Dynamics à la Lagrange:
One of the advantages of Lagrangian over Newtonian mechanics is that it's often easier to write down some scalar 'energy' that characterises our system than it is to specify the vectorial forces acting on it. With no external influences present, we want an action that, when extremised, gives us geodesics. For massive particles, we can employ the definition of geodesic familiar from Riemannian geometry – action equals length:
$$S = m\int\mathrm{d}\tau = m\int \mathrm{d}\lambda \sqrt{-g_{\mu \nu}\frac{\mathrm{d}x^\mu}{\mathrm{d}\lambda}\frac{\mathrm{d}x^\nu}{\mathrm{d}\lambda}} \,.$$
It's a worthwhile exercise to check that this indeed yields the geodesic equation when extremised (note that one should be careful about the limits on the integral when performing the variation!).
With this free-particle action in place, it's a simple matter to add extra terms that capture the effect of interactions of the particle with external fields or other particles. If an electromagnetic field is present, the action becomes
$$ S = m\int \mathrm{d} \tau - q \int \mathrm{d} \tau A_\mu \frac{\mathrm{d}x^\mu}{\mathrm{d}\tau} \,. $$
For massless particles this picture is complicated by the fact that every null path has zero length. To talk about the Lagrangian mechanics of massless particles, we need to introduce a new action which contains a Lagrange multiplier $e(\lambda)$ defined along the worldline. The following action is valid for particles of any mass:
$$ S = \frac{1}{2} \int \mathrm{d} \lambda \left(\frac{1}{e(\lambda)} g_{\mu \nu}\frac{\mathrm{d}x^\mu}{\mathrm{d}\lambda}\frac{\mathrm{d}x^\nu}{\mathrm{d}\lambda} - m^2 e(\lambda)\right)\,.$$
This is a technical point – more information can be found in this and this stackexchange post. At the end of the day, we're defining these actions so that they return the geodesic equation when extremised. Adding extra terms to the action to account for interactions is then often easier than adding extra terms directly to the geodesic equation.
Dynamics à la Hamilton:
Perhaps some other time; this answer is already long enough. Let me just note here that it is entirely possible to formulate a Hamiltonian approach to particle dynamics in a curved spacetime, but a little tricky. There are additional subtleties associated with the fact that the conjugate momenta are not independent – they satisfy a mass-shell constraint – which compels us to include a Lagrange multiplier as above. For more information see these lecture notes by Paul Townsend.

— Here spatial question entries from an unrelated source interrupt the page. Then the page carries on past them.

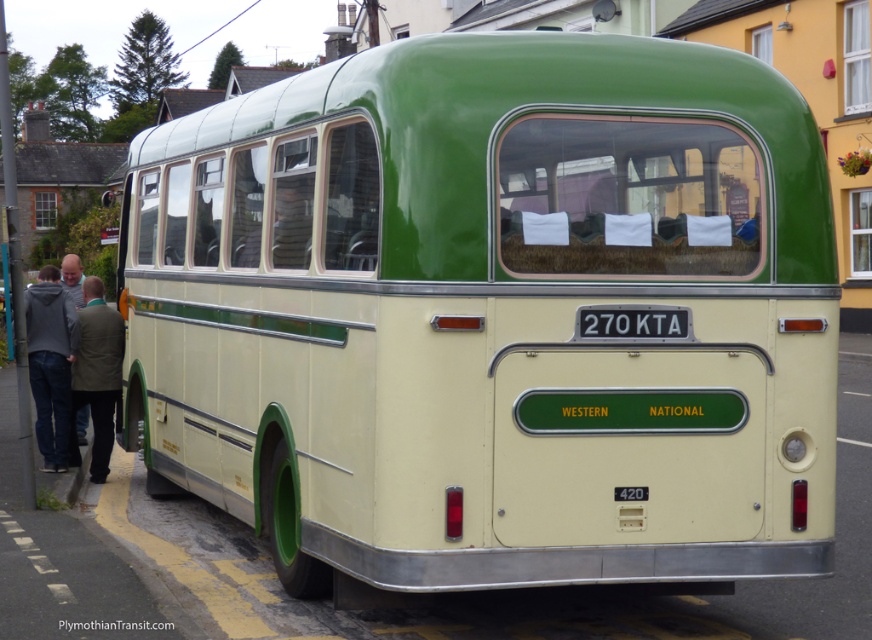
Question: In this image, where is gray hoodie at left located relative to white plastic license plate at center?

Choices:
 (A) left
 (B) right

Answer: (A)

Question: Is gray hoodie at left to the right of white plastic license plate at center from the viewer's perspective?

Choices:
 (A) no
 (B) yes

Answer: (A)

Question: Which object is the closest to the white plastic license plate at center?

Choices:
 (A) gray hoodie at left
 (B) green fabric jacket at left

Answer: (B)

Question: Estimate the real-world distances between objects in this image. Which object is closer to the white plastic license plate at center?

Choices:
 (A) green fabric jacket at left
 (B) gray hoodie at left

Answer: (A)

Question: Does green fabric jacket at left appear under white plastic license plate at center?

Choices:
 (A) yes
 (B) no

Answer: (A)

Question: Which object is positioned farthest from the green fabric jacket at left?

Choices:
 (A) gray hoodie at left
 (B) white plastic license plate at center

Answer: (B)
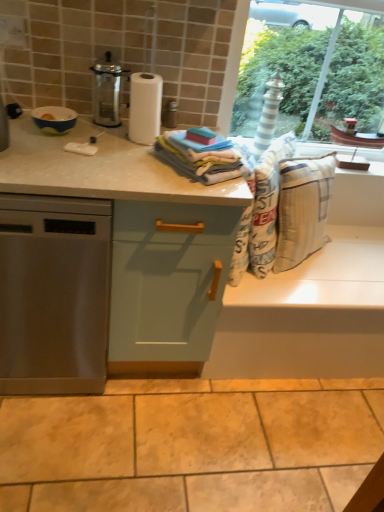
Image resolution: width=384 pixels, height=512 pixels. In order to click on blank space to the left of soft cotton towels at center in this screenshot , I will do `click(133, 159)`.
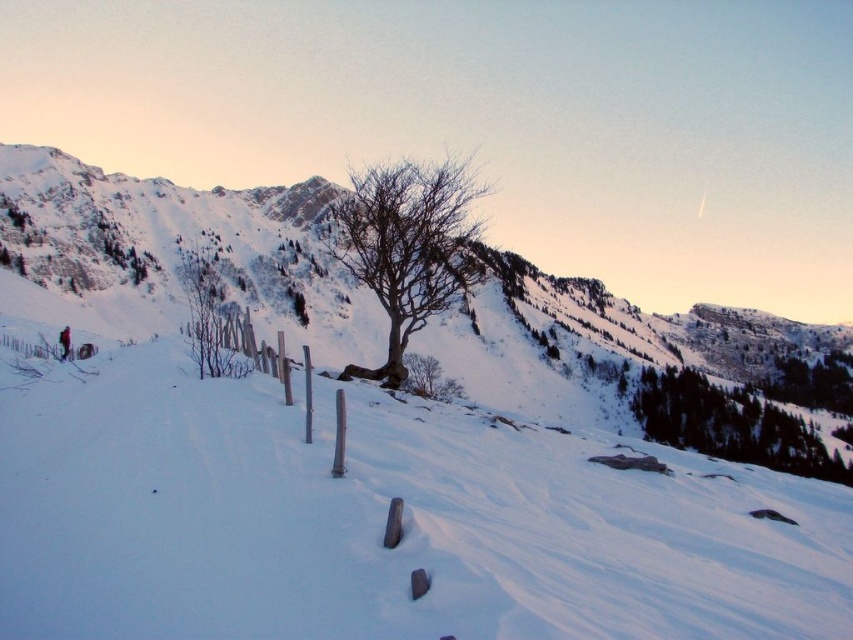
Question: Does bare wood tree at center appear over brown/rough tree at center-left?

Choices:
 (A) yes
 (B) no

Answer: (A)

Question: Which of the following is the farthest from the observer?

Choices:
 (A) white snow at center
 (B) brown/rough tree at center-left
 (C) bare wood tree at center

Answer: (C)

Question: Can you confirm if white snow at center is thinner than brown/rough tree at center-left?

Choices:
 (A) yes
 (B) no

Answer: (B)

Question: Among these objects, which one is farthest from the camera?

Choices:
 (A) bare wood tree at center
 (B) brown/rough tree at center-left

Answer: (A)

Question: Which of the following is the closest to the observer?

Choices:
 (A) (218, 369)
 (B) (410, 170)
 (C) (254, 406)

Answer: (C)

Question: Can you confirm if white snow at center is thinner than brown/rough tree at center-left?

Choices:
 (A) yes
 (B) no

Answer: (B)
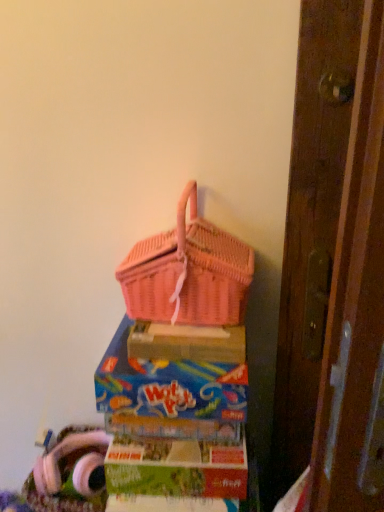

In general relativity, in the absence of other fields, point particles move along geodesics. Note that a Newtonian potential is replaced in general relativity by a component of the metric. In the presence of other fields, the motion need no longer be geodetic.
More specifically, for a particle of constant mass $m>0$ and charge $e$, there is a simple covariant Hamiltonian description: In the presence of a gravitational field (metric tensor) $G(x)$ and an electromagnetic field $A(x)$, the Hamiltonian is given by $$H=\frac{1}{2m}(p+eA(q))^TG(q)(p+eA(q)).$$ This Hamiltonian generates the trajectory parameterized by the particle's eigentime. For an uncharged particle (or in the absence of an electromagnetic field) this reduced to $H=p^TG(q)p/2m$, which gives the geodetic motion.
Details are discussed, e.g., in Thirring's course in mathematical Physics, Part I, Chapter 5.